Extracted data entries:

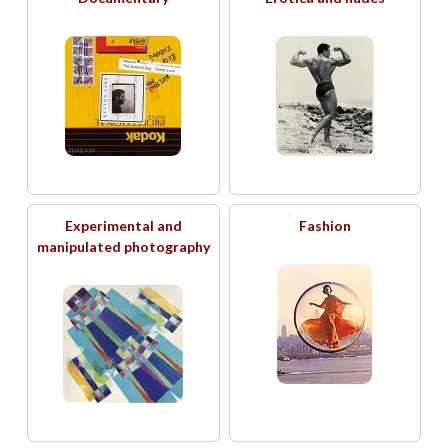
Experimental and
Fashion
manipulated photography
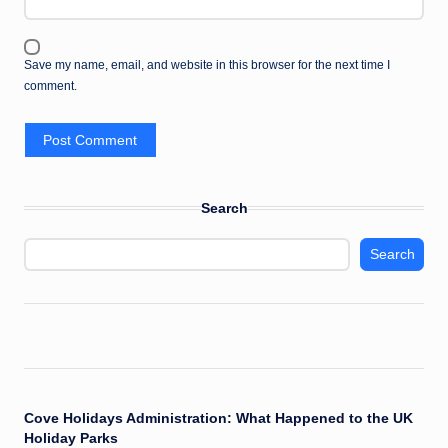
Save my name, email, and website in this browser for the next time I
comment.
Search
Search
Cove Holidays Administration: What Happened to the UK
Holiday Parks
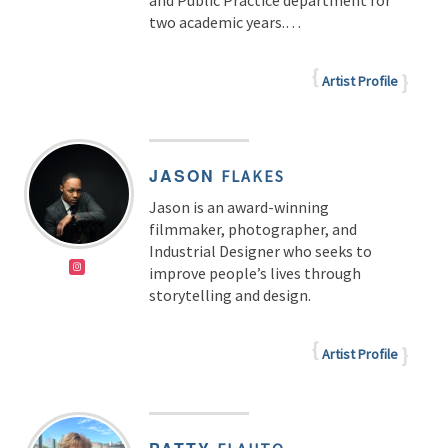
and Public Practice department for
two academic years.…
Artist Profile
JASON
FLAKES
Jason is an award-winning
filmmaker, photographer, and
Industrial Designer who seeks to
improve people’s lives through
storytelling and design.
Artist Profile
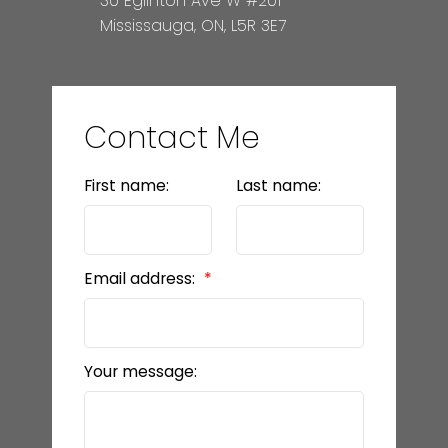
30 Eglinton Ave W #201
Mississauga, ON, L5R 3E7
Contact Me
First name:
Last name:
Email address:
Your message:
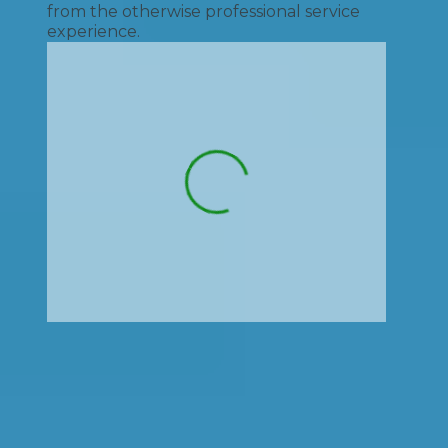
from the otherwise professional service
experience.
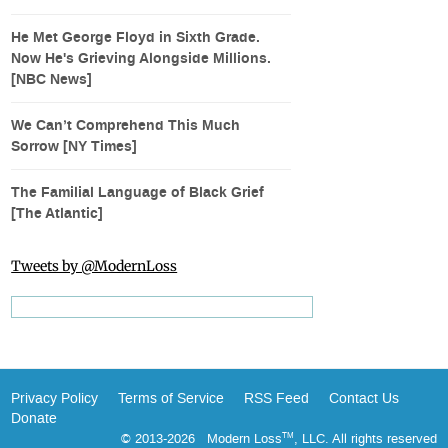
He Met George Floyd in Sixth Grade.
Now He's Grieving Alongside Millions.
[NBC News]
We Can’t Comprehend This Much
Sorrow [NY Times]
The Familial Language of Black Grief
[The Atlantic]
Tweets by @ModernLoss
Privacy Policy
Terms of Service
RSS Feed
Contact Us
Donate
© 2013-2026 Modern Loss
, LLC. All rights reserved
TM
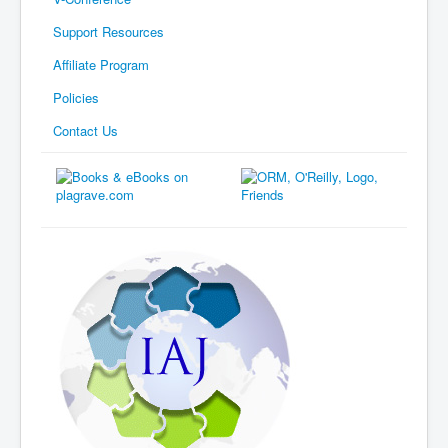
Support Resources
Affiliate Program
Policies
Contact Us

**THE PROBLEM**
Rewrite the lines starting at the one that has "30 Eglinton Ave W #201" and stopping after the one that has "experience.", replacing "Contact Me" with "Get in Touch" and keeping everything else the same. Leave out the pictures.

**SOLUTION FOR THIS PROBLEM**
30 Eglinton Ave W #201
Mississauga, ON, L5R 3E7
Get in Touch
First name:
Last name:
Email address:
Your message:
from the otherwise professional service
experience.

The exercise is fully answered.